Banning Lewis Ranch back in business in NE Colorado Springs
Major housing project rebounds from 2007-2008 recession
It's a project you may have forgotten about, but the troubled Banning Lewis Ranch development in Colorado Springs has quietly made a strong comeback in the past year.
In May 2012, Denver-based Oakwood Homes paid $16 million for the 24,000-acre property near the intersection of Woodmen and Marksheffel roads after the previous owners declared bankruptcy three years ago.
Since then, said Oakwood regional vice president Mike Tinlin, six builders have added 240 homes to the existing 350 homes. He said Oakwood plans to build a total of 7,500 homes by 2028 -- only a tenth of the homes planned during the next 50 years by the previous owners.
"Everyone thinks we're still in bankruptcy after the (2007-2008) recession," said Tinlin. "But we're not. We're alive and well, and back in business. I think it's better than we expected."
Tinlin said property values have risen as much as $25,000 since Oakwood bought the property.
"We're seeing 17 to 18 house sales a month," he said. "The homes are selling as fast as we can build them."

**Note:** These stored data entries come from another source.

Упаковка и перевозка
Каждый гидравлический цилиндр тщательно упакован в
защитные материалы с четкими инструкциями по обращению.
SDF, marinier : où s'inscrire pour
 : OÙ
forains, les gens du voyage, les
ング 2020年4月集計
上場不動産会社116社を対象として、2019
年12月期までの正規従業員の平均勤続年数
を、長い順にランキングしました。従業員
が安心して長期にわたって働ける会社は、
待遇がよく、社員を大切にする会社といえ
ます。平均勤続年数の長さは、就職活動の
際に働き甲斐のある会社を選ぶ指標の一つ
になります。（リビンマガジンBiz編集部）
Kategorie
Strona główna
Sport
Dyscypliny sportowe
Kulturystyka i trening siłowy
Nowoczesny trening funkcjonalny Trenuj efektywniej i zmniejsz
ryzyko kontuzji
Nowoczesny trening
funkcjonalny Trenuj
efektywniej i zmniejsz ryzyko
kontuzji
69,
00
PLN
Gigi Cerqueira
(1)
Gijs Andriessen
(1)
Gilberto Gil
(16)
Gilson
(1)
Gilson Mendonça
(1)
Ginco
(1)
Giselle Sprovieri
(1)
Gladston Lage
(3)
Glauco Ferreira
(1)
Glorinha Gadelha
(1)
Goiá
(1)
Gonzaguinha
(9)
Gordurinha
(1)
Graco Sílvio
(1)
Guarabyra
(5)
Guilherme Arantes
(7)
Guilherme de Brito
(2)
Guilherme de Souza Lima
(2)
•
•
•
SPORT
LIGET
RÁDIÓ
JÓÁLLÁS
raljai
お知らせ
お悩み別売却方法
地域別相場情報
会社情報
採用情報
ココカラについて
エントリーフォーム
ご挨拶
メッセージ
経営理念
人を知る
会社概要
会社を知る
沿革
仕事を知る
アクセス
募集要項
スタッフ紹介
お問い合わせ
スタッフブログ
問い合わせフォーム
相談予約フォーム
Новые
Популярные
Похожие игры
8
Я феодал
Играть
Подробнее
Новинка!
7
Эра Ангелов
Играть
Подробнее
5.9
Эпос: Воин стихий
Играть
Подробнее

The demand means Carol Pounds should have no trouble selling her home. After moving to the ranch in 2009, she's moving to California to live with her daughter.
"It's just been a nice place to live," she said. "The family atmosphere is what brought me here and will bring others here."
The ranch includes parks, trails, a recreation center, a swimming pool and a charter school. Oakwood is considering more schools and possibly a second pool.
Jason Brockman moved into the ranch earlier this year with his wife and kids. He said he likes the area but is unhappy about problems from builder Richmond Homes. A neighbor mentioned similar problems.
"There was a sinkhole in the front yard and a leaky ceiling in the bedroom," said Brockman. "I sure hope they can fix it. We've been working on it for almost three months, asking them daily."
A Richmond spokeswoman said the company has built so many homes so quickly that it's been unable to keep up with repairs covered by the homes' warranties. She said Richmond has hired more people to address the problems.
Oakwood said oil and gas drilling in the area -- which may have discouraged potential homeowners in the past -- is no longer an issue. Except for around a dozen lots still in bankruptcy, there are no lingering problems from previous ownership, Oakwood said.